Privatização do saneamento às pressas fede

A correria para aprovar o novo marco legal do saneamento expele um odor fétido numa das questões mais caras à Saúde e ao Meio-Ambiente no Brasil.

Em primeiro lugar, porque não é proibida a concessão de serviços de água e esgoto a empresas privadas e não é de hoje: a Lei nº 11.445, de 5 de janeiro de 2007, modificada em 2016, permite a concessão dos serviços de abastecimento de água, coleta de esgotos, drenagem de águas pluviais e coleta de lixo, desde que haja controle social nas atividades de planejamento, regulação e fiscalização dos serviços; a hipótese de intervenção e de retomada dos serviços eque os contratos permitam atividades de regulação e de fiscalização ou o acesso às informações sobre os serviços contratados.

É lógico que o Estado brasileiro não pode e não deve abrir mão da participação privada para expandir a rede de água potável e, sobretudo, a de coleta de esgotos. Ao contrário, interessa atrair – inclusive com financiamentos – quem queira investir a longo prazo, desde que assegurado economicamente ao usuário aquilo que se objetiva: o acesso universal ao serviço.

Mas o que se está fazendo está a anos-luz de ser uma nova fronteira para o saneamento básico. A nova legislação traz de diferente exatamente isso: obriga a que que as áreas já atendidas por entes públicos (que são 94% das concessões atuais) e que é a mais lucrativa, pois quase independe de investimentos de custos de ampliação, tenham a sua operação leiloada a empresas privadas.

Ou você acha mesmo que o que está atraindo tantos apetites é implantar adutoras, troncos coletores, estações de tratamento e toda a infraestrutura que o saneamento demanda e que, pela sua natureza, é investimento que só se pagará – havendo modicidade tarifária – em 15 ou 20 anos?

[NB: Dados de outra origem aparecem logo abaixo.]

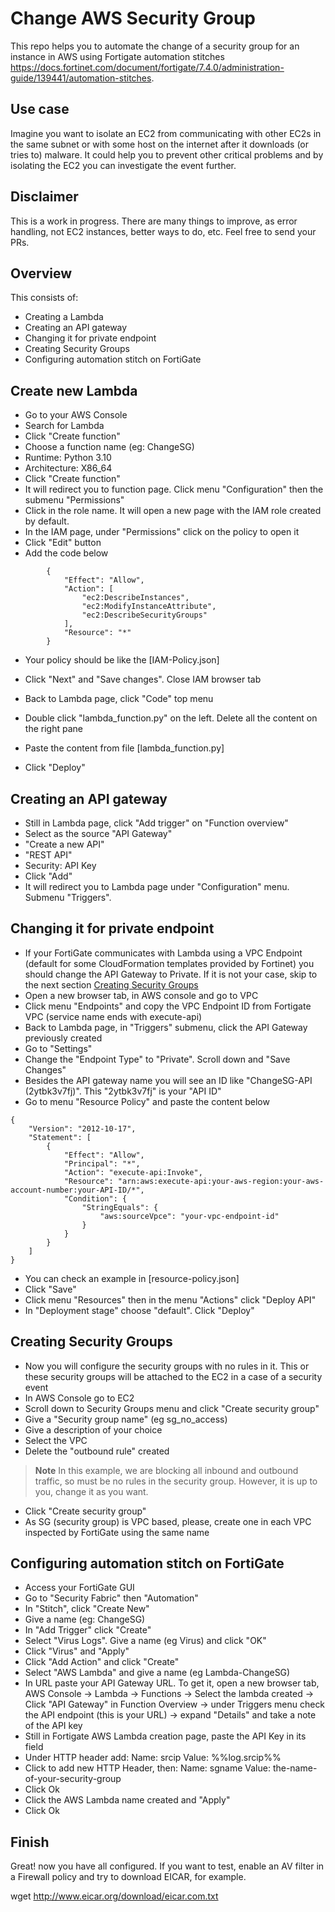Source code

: # Change AWS Security Group

This repo helps you to automate the change of a security group for an instance in AWS using Fortigate automation stitches https://docs.fortinet.com/document/fortigate/7.4.0/administration-guide/139441/automation-stitches. 

## Use case

Imagine you want to isolate an EC2 from communicating with other EC2s in the same subnet or with some host on the internet after it downloads (or tries to) malware. It could help you to prevent other critical problems and by isolating the EC2 you can investigate the event further.

## Disclaimer

This is a work in progress. There are many things to improve, as error handling, not EC2 instances, better ways to do, etc. Feel free to send your PRs.

## Overview

This consists of:
- Creating a Lambda
- Creating an API gateway
- Changing it for private endpoint
- Creating Security Groups
- Configuring automation stitch on FortiGate

## Create new Lambda

- Go to your AWS Console
- Search for Lambda
- Click "Create function"
- Choose a function name (eg: ChangeSG)
- Runtime: Python 3.10
- Architecture: X86_64
- Click "Create function"
- It will redirect you to function page. Click menu "Configuration" then the submenu "Permissions"
- Click in the role name. It will open a new page with the IAM role created by default.
- In the IAM page, under "Permissions" click on the policy to open it
- Click "Edit" button
- Add the code below
```
		{
			"Effect": "Allow",
			"Action": [
				"ec2:DescribeInstances",
				"ec2:ModifyInstanceAttribute",
				"ec2:DescribeSecurityGroups"
			],
			"Resource": "*"
		}
```
- Your policy should be like the [IAM-Policy.json]
- Click "Next" and "Save changes". Close IAM browser tab

- Back to Lambda page, click "Code" top menu
- Double click "lambda_function.py" on the left. Delete all the content on the right pane
- Paste the content from file [lambda_function.py]
- Click "Deploy"


## Creating an API gateway

- Still in Lambda page, click "Add trigger" on "Function overview" 
- Select as the source "API Gateway"
- "Create a new API"
- "REST API"
- Security: API Key
- Click "Add"
- It will redirect you to Lambda page under "Configuration" menu. Submenu "Triggers".

## Changing it for private endpoint
- If your FortiGate communicates with Lambda using a VPC Endpoint (default for some CloudFormation templates provided by Fortinet) you should change the API Gateway to Private. If it is not your case, skip to the next section [Creating Security Groups](#creating-security-groups) 
- Open a new browser tab, in AWS console and go to VPC
- Click menu "Endpoints" and copy the VPC Endpoint ID from Fortigate VPC (service name ends with execute-api)
- Back to Lambda page, in "Triggers" submenu, click the API Gateway previously created
- Go to "Settings"
- Change the "Endpoint Type" to "Private". Scroll down and "Save Changes"
- Besides the API gateway name you will see an ID like "ChangeSG-API (2ytbk3v7fj)". This "2ytbk3v7fj" is your "API ID"
- Go to menu "Resource Policy" and paste the content below

```
{
    "Version": "2012-10-17",
    "Statement": [
        {
            "Effect": "Allow",
            "Principal": "*",
            "Action": "execute-api:Invoke",
            "Resource": "arn:aws:execute-api:your-aws-region:your-aws-account-number:your-API-ID/*",
            "Condition": {
                "StringEquals": {
                    "aws:sourceVpce": "your-vpc-endpoint-id"
                }
            }
        }
    ]
}
```

- You can check an example in [resource-policy.json]
- Click "Save"
- Click menu "Resources" then in the menu "Actions" click "Deploy API"
- In "Deployment stage" choose "default". Click "Deploy"

## Creating Security Groups
- Now you will configure the security groups with no rules in it. This or these security groups will be attached to the EC2 in a case of a security event
- In AWS Console go to EC2
- Scroll down to Security Groups menu and click "Create security group"
- Give a "Security group name" (eg sg_no_access)
- Give a description of your choice
- Select the VPC
- Delete the "outbound rule" created

> **Note** 
> In this example, we are blocking all inbound and outbound traffic, so must be no rules in the security group. However, it is up to you, change it as you want.

- Click "Create security group"
- As SG (security group) is VPC based, please, create one in each VPC inspected by FortiGate using the same name

## Configuring automation stitch on FortiGate
- Access your FortiGate GUI
- Go to "Security Fabric" then "Automation"
- In "Stitch", click "Create New"
- Give a name (eg: ChangeSG)
- In "Add Trigger" click "Create"
- Select "Virus Logs". Give a name (eg Virus) and click "OK"
- Click "Virus" and "Apply"
- Click "Add Action" and click "Create"
- Select "AWS Lambda" and give a name (eg Lambda-ChangeSG)
- In URL paste your API Gateway URL. To get it, open a new browser tab, AWS Console -> Lambda -> Functions -> Select the lambda created -> Click "API Gateway" in Function Overview -> under Triggers menu check the API endpoint (this is your URL) -> expand "Details" and take a note of the API key
- Still in Fortigate AWS Lambda creation page, paste the API Key in its field
- Under HTTP header add:
    Name: srcip
    Value: %%log.srcip%%
- Click to add new HTTP Header, then:
    Name: sgname
    Value: the-name-of-your-security-group
- Click Ok
- Click the AWS Lambda name created and "Apply"
- Click Ok

## Finish

Great! now you have all configured. If you want to test, enable an AV filter in a Firewall policy and try to download EICAR, for example.

wget http://www.eicar.org/download/eicar.com.txt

Nem mesmo os tais “pacotes filé + osso” a que se referem os defensores do projeto representam necessariamente dinheiro novo de investimento em áreas desassistidas: é claro que a quantidade de “osso” colocada junto ao filé será pequena o suficiente para que, com financiamento subsidiado e com o cash flow dos pagamentos dos usuários das redes entregues como “filé”, quase nenhum dinheiro saia do bolso do “investidor”.

Existem problemas de outras ordens que estão longe de serem tratados, como a questão da adução de água – que é um bem público que atravessa múltiplos espaços municipais e deve, além deles, atender outros sem capacidade de produção de água, a conjunção entre saneamento e urbanização, e a necessidade de abastecimento e coleta serem fornecidos praticamente a fundo perdido em comunidades de baixíssima renda. Não é algo que possa ser enfrentado por uma administração privada.

Não são dificuldades apenas de um país carente e atrasado como o nosso, são problemas mundiais que, inclusive, estão levando milhares de concessões a serem reestatizadas mundo afora.

Dizer que haverá, como disse Tasso Jereissati, “um robusto corpo técnico para planejar e fiscalizar as concessões” é de gargalhar, porque os brasileiros sabem muito bem que as agências reguladoras se movem muito mais pelo interesse das empresas do que pelo do consumidor.

Como, aliás, é esdrúxula a comparação do caso do saneamento com a privatização da telefonia, feita ontem na Globonews. A telefonia, é óbvio, teve o benefício de saltos tecnológicos (fibra ótica, redes sem fio, apmpliação da escala de transmissão de dados) que são impossíveis no caso do abastecimento de água e na coleta de esgotos.

O que fica cristalino, revelado pela pressa de aprovar a toque de caixa sem discussão, em meio a uma pandemia que impede debates e esclarecimento é que não vai faltar, nesta caixa d’água financeira aquele caninho que serve para não transbordar.